PROVIDED TEXT:
******
That is the number that makes fracking profitable.

 

For major reserves it takes an incredible amount of up front capital to exploit.  With fracking (without regulation) the costs to start and then to stop are almost negligible.  At $65 start up fraking again, flood the market, when it dips to $55 stop.

 

I work in oil & gas in New Orleans, and deep water is pretty much toast for a generation.  Some people may applaud that, but think about the fines BP had to spend on Macondo.  The oil companies still need more discipline, but they are much more risk averse for safety and the environment just to ensure their investment is jeopardized.  A fracking company can start up and disappear within a month, leaving all the environmental problems for someone else to clean up.

  • 1 month later...

Well sure exploration goes up when prices go up, but all the easy stuff has been found and put into production already.  So like I said, it takes more work (and money) to find, extract, and refine the smaller, dirtier, harder to reach fields.  Since the world (and especially the American) economy is predicated on inexpensive oil, when prices get high enough to make producing these resources viable, demand goes down, and those prices crash.  This is the supply/demand destruction cycle we've seen playing out, due to time lag between supply and demand responses, plus other investments and subsidies that further distort normal market forces. 

 

You are correct.  Development of expensive, low energy returned on energy-invested oil (EROEI) is the result of peak oil, which was never about running out of oil but about how fast you can get it out of the ground to keep production growing an affordable price.  We're stuck between an inability to grow production as fast as we did for the first 150 years of the oil age and an economy that needs cheap oil to function. 

 

  • 1 month later...

Despite temporarily low oil prices and what the industry and media say, Peak Oil is still a reality.  Discovery of new sources of oil have been lagging behind global oil production for decades  and it is now at a 70-year low:

 

Peak Oil by Any Other Name is Still Peak Oil

 

One of the most compelling charts I have ever seen is the “Growing Gap” chart that used to appear on the front page of every ASPO Newsletter. This is the one from the last ASPO Newsletter, written by Colin Campbell and published in April 2009.

 

Since then, more than seven years have passed, and peak oil has disappeared from the mainstream press headlines--almost. On August 29, Bloomberg published a story alerting to the fact that conventional oil discovery has reached a 70-year low. It published a very interesting chart, using data provided by Wood Mackenzie, the oil consulting firm, to show that fact. Unlike the ASPO chart, Bloomberg's chart only goes back to 1947, the year before Ghawar was discovered...

 

Full article at:

 

http://www.resilience.org/stories/2016-09-08/peak-oil-by-any-other-name-is-still-peak-oil

It's market forces at work keeping new discoveries down since it costs a lot to get oil today out of the ground while prices are low.

It's market forces at work keeping new discoveries down since it costs a lot to get oil today out of the ground while prices are low.
******
GIVEN DATA:
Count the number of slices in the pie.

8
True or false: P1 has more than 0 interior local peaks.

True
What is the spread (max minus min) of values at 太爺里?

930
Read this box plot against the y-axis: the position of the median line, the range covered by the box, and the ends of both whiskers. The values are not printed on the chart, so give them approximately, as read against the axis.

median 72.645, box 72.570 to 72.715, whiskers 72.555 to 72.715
******
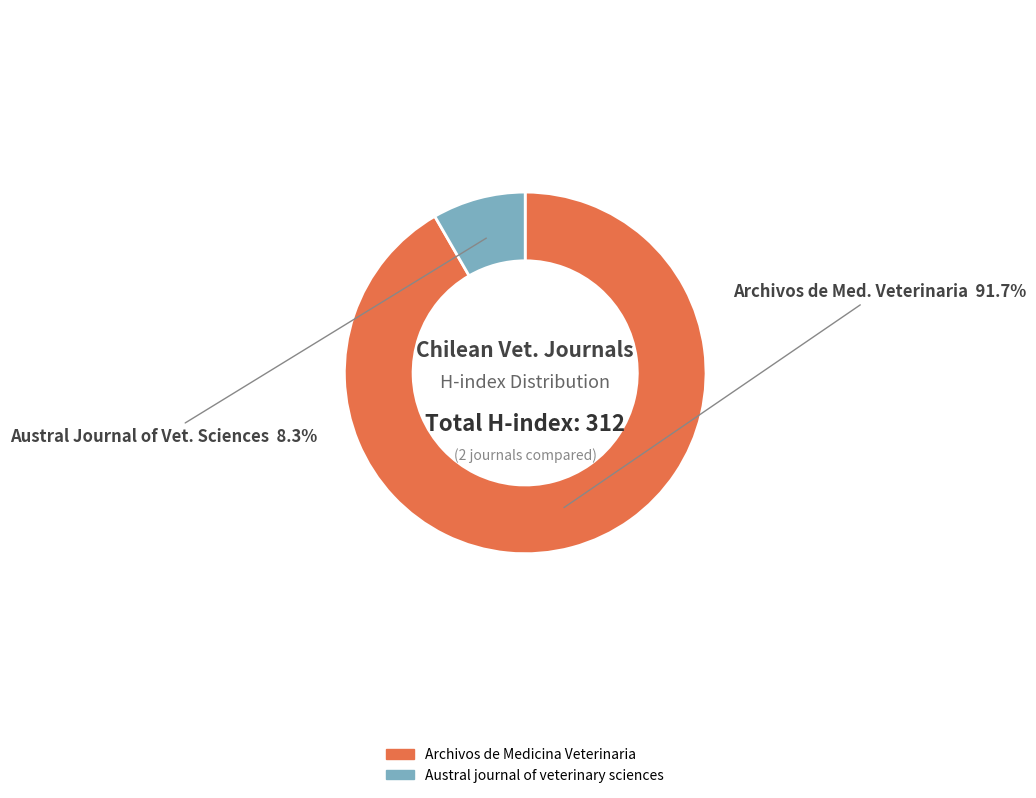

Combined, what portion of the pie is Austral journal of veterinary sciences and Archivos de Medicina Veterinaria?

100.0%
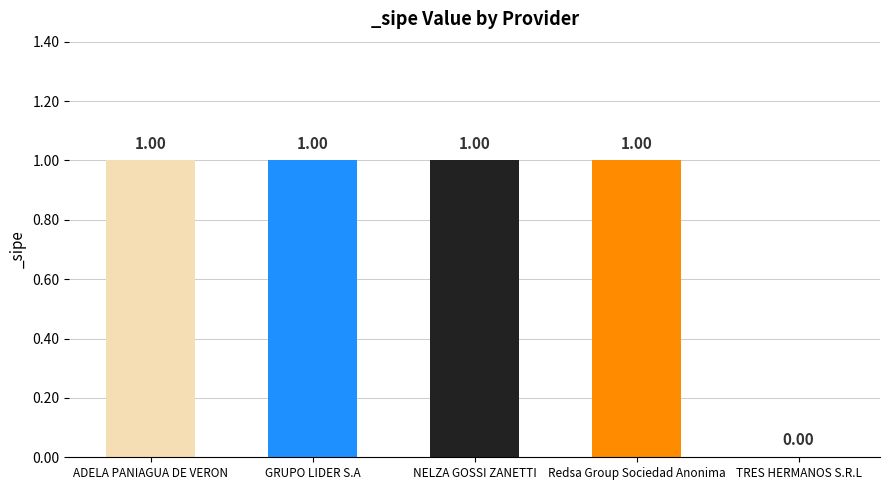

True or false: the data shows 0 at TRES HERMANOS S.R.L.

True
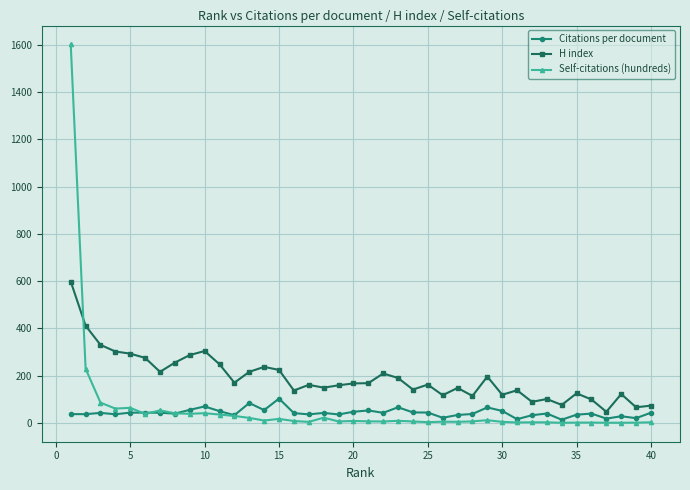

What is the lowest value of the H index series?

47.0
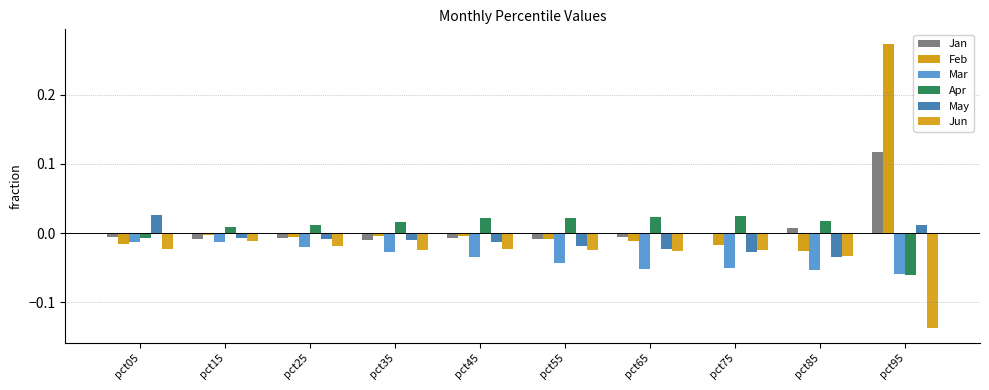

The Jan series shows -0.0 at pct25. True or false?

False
******
EXERCISE 1: In the oil forum text, what level had conventional oil discovery reached according to the Bloomberg story published on August 29?
EXERCISE 2: Output the stretch of the listing from the line containing "Count the number of slices in the pie." through the line containing "Read this box" as a Markdown table with the columns No. and Line, skipping blank lines.

EXERCISE SOLUTION 1: A 70-year low.

EXERCISE SOLUTION 2:
| No. | Line |
|---|---|
| 1 | Count the number of slices in the pie. |
| 2 | 8 |
| 3 | True or false: P1 has more than 0 interior local peaks. |
| 4 | True |
| 5 | What is the spread (max minus min) of values at 太爺里? |
| 6 | 930 |
| 7 | Read this box plot against the y-axis: the position of the median line, the range covered by the box, and the ends of both whiskers. The values are not printed on the chart, so give them approximately, as read against the axis. |